If you’re comfortably in the middle, think of yourself as a “finch.”
Sleep researchers know a lot about these three sleep species.
And their insights help teachers and administrators think more carefully about helping our students learn.
Point #1: Where do chronotypes come from?
Simply put: genes.
Or, to quote a recent article:
Chronotype appears to be largely determined by the genetic composition of an individual’s circadian clock. An individual may be able to choose to change their sleep/meal/activity time due to day-to-day schedule impositions, but they may not be able to shift their internal clocks in the same way, due to its genetic basis.
I want to emphasize the rarity of this explanation. In the worlds of psychology and neuroscience, almost everything results from a combination of nature and nurture.
IQ? Nature and nurture.
Grit? Nature and nurture.
Processing speed? Nature and nurture.
So: don’t let this one instance fool you into thinking that genes routinely determine our fates.
Of course, age has an influence on chronotype as well. Puberty magically transforms more of us into owls. As we age, we might well revert to our initial larkiness — or at least to finchitude.
Note well: students have no control whatsoever over either of these influences. They can’t control their genes, and they can’t control their developmental stage.
In other words: adolescent owls aren’t simply being stubborn when they go to bed late. They’re often simply not tired enough to sleep.

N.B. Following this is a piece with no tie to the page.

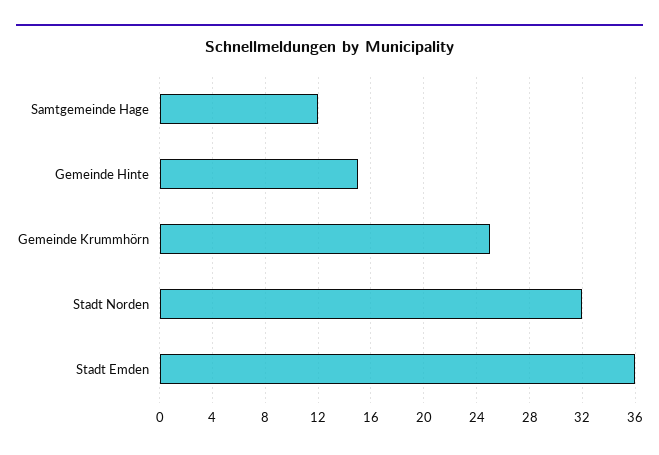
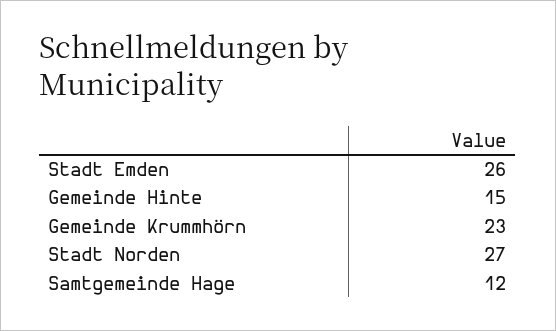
Gemeinde Krummhörn: 25 -> 23
Stadt Norden: 32 -> 27
Stadt Emden: 36 -> 26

Point #2: Chronotype Influences Grades
Researchers Smarr and Schirmer looked at the relationship between chronotype and grades in college.
Their finding? In brief: we do best when class time matches our chronotype.
Larks do best in morning classes. Owls catch up in evening classes.
However … and this is a BIG however … owls consistently have lower GPAs than larks and finches.
Even in evening classes, larks and finches have higher GPAs than do owls — although the difference is smaller than in morning classes.
One explanation — favored by morning people everywhere — is that larks are simply smarter than owls.
A better explanation: school schedules benefits larks and make life difficult for owls. After all: when classes begin early in the morning, owls just don’t get enough sleep before class.
And — as you remember — these sleep-deprived owls aren’t being stubborn. They’re just not tired enough to fall asleep in time to get the 8 or 9 hours they need.
In other words: we teach owls, larks, and finches. Our school schedules should work well for all of them. When we favor one sleep species over another, we needlessly disadvantage real students who want to learn.